With support from the U.S. President’s Emergency Plan for AIDS Relief (PEPFAR) through the Centers for Disease Control and Prevention (CDC), ICAP is providing comprehensive assistance to rapidly scale up VMMC in Zambézia, Mozambique’s second most populous province and home to just over 40 percent of all people living with HIV in the country. Since 2013, when the effort began, ICAP has supported conduct of VMMCfor more than 151,000 men and boys.
Guarionex Joel DeCastro, Assistant Professor of Urology at Columbia University, recently visited Mozambique to advise on some of the technical aspects of the program. “The providers in Zambézia do more circumcisions than most urologists, often 10–20 in a day,” reported DeCastro. “The level of proficiency, care, and professionalism I saw there was extraordinary.”
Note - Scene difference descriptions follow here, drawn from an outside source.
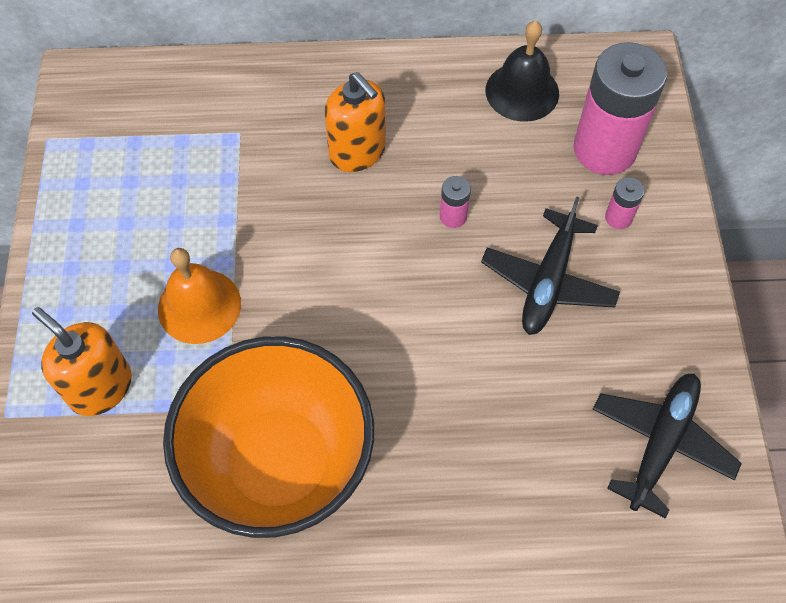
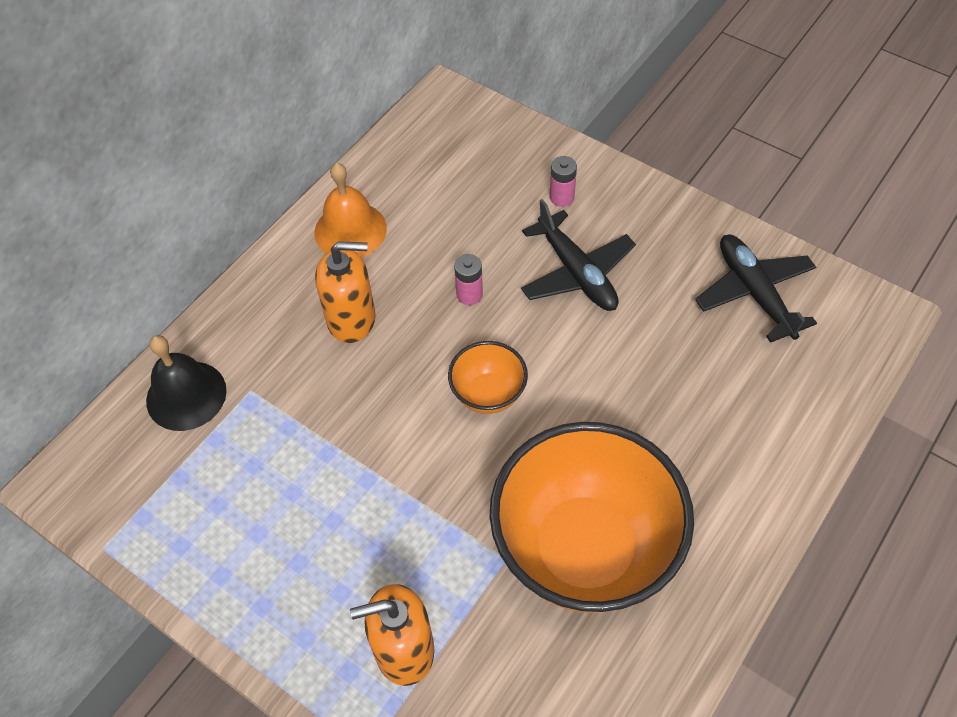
camera: 50 degrees left, 5 degrees down
orange bell [158,248,241,344] -> orange bell moved to [315,163,387,257]
black bell [486,20,559,122] -> black bell moved to [146,335,226,431]
pink battery [573,42,667,175] -> none
none -> orange bowl [448,341,528,414]

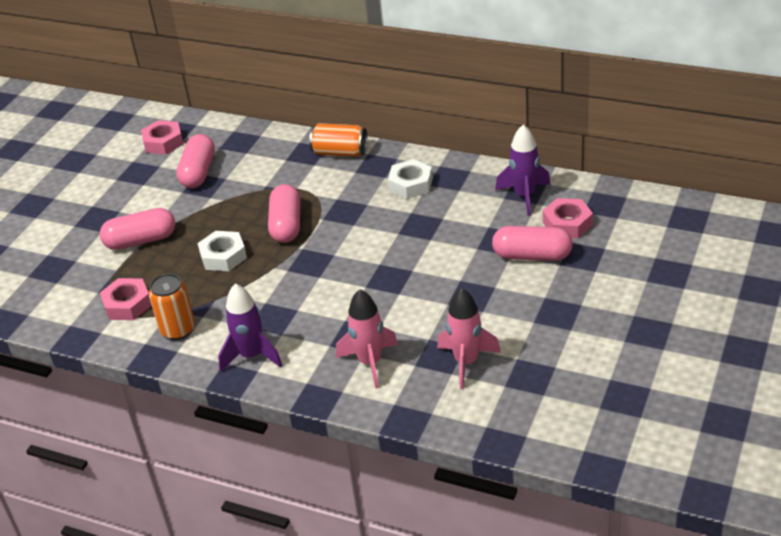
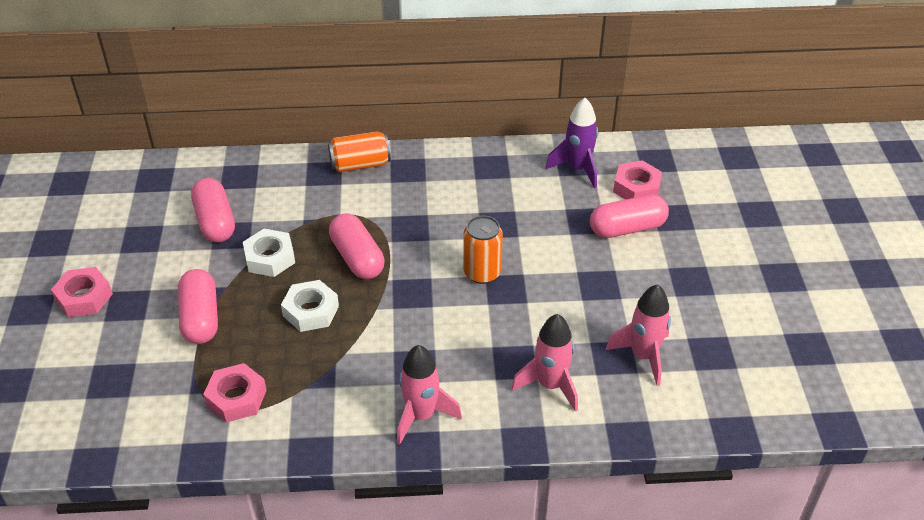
camera: 30 degrees left, 5 degrees up
pink capsule [100,208,175,250] -> pink capsule turned 60 degrees counterclockwise [178,269,218,344]
pink nut [141,120,184,155] -> pink nut moved to [51,267,113,317]
orange can [149,274,195,340] -> orange can moved to [463,216,503,284]
purple rocket [218,284,283,372] -> pink rocket [397,345,462,445]
white nut [388,159,433,199] -> white nut moved to [243,229,295,277]

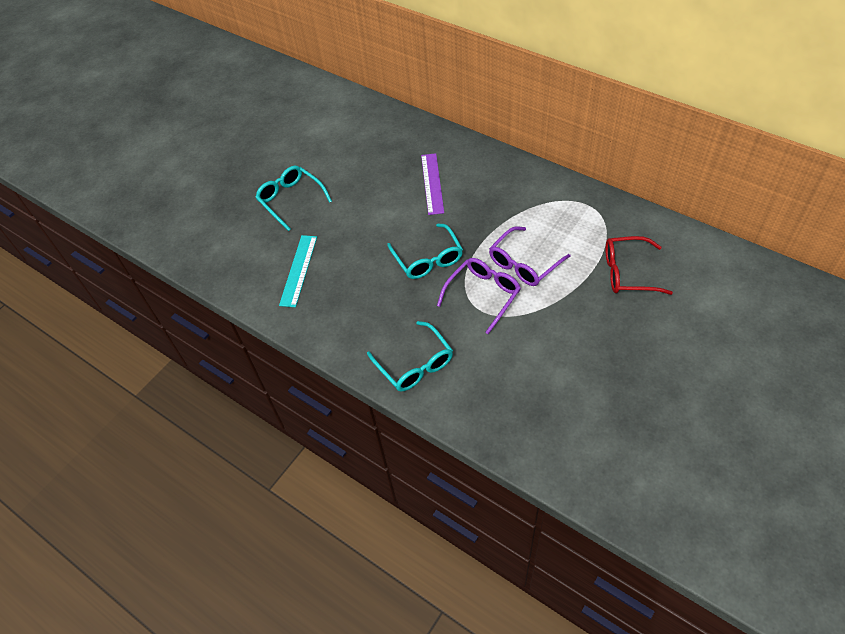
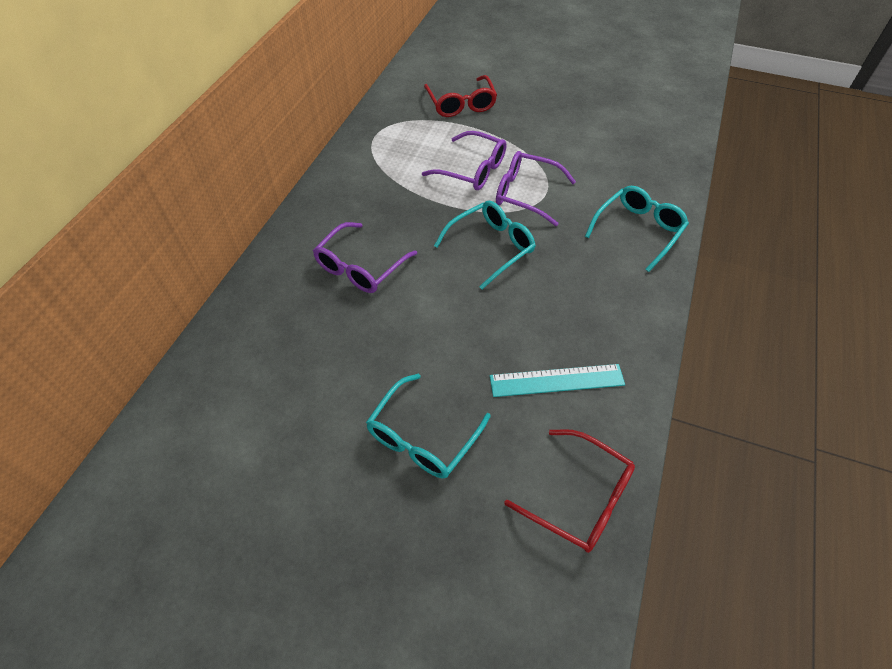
camera: 110 degrees left, 0 degrees up
purple ruler [421,153,444,215] -> purple glasses [313,222,417,293]
none -> red glasses [504,429,635,553]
This rapid scale-up in Zambézia has been accomplished through ICAP’s support for needed clinic renovations, the training and mentorship of health workers, and through ongoing monitoring, evaluation, and quality assurance activities. In addition to supporting seven health facilities to provide on-site VMMC services, two fully outfitted mobile clinics also travel to the furthest reaches of the province to bring VMMC and HIV counseling and testing services to distant communities. Given the size and rural nature of the province, the mobile clinics have been critical to meeting the need for VMMC. In fact, the mobile clinics often account for 20 percent of the circumcisions conducted in a quarter in Zambézia.
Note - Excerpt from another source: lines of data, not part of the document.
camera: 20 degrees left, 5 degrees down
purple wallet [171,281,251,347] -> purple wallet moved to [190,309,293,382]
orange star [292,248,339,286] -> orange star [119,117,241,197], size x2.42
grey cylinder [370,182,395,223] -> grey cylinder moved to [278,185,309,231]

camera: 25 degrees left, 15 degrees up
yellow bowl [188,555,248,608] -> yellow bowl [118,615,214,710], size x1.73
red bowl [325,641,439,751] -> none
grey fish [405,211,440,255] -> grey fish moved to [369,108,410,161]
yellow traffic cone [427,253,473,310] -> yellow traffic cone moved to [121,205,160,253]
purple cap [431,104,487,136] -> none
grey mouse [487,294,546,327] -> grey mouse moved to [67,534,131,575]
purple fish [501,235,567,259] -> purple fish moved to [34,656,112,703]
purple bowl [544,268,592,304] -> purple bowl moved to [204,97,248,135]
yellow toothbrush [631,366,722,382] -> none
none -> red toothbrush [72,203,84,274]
Another core dimension of ICAP’s work is communicating the benefits of VMMC to Zambézia’s residents to generate demand for the service. “We have spent a lot of time thinking about how to appropriately and effectively convey the message,” explains Juliana Soares Linn, ICAP’s deputy director of implementation. “We use a wide range of approaches; all tailored to the specific age groups to be reached.” Such approaches include mass media campaigns, as well as educational sessions that are held at schools and in communities. To spread the message even further, ICAP is partnering with community-based organizations to raise awareness about VMMC through household visits and community events.
In addition to supporting VMMC scale-up, ICAP is collaborating with the Ministry of Health, CDC, and Jhpiego in the evaluation of the acceptability and safety of the Shang Ring, a disposable device that eliminates the need for suturing during VMMC.
“The successful scale-up of VMMC will have an important impact on control of the HIVepidemic in Mozambique and elsewhere”, said Dr. Wafaa El-Sadr, ICAP’s director. “This compels the need for continued innovation to achieve this goal.”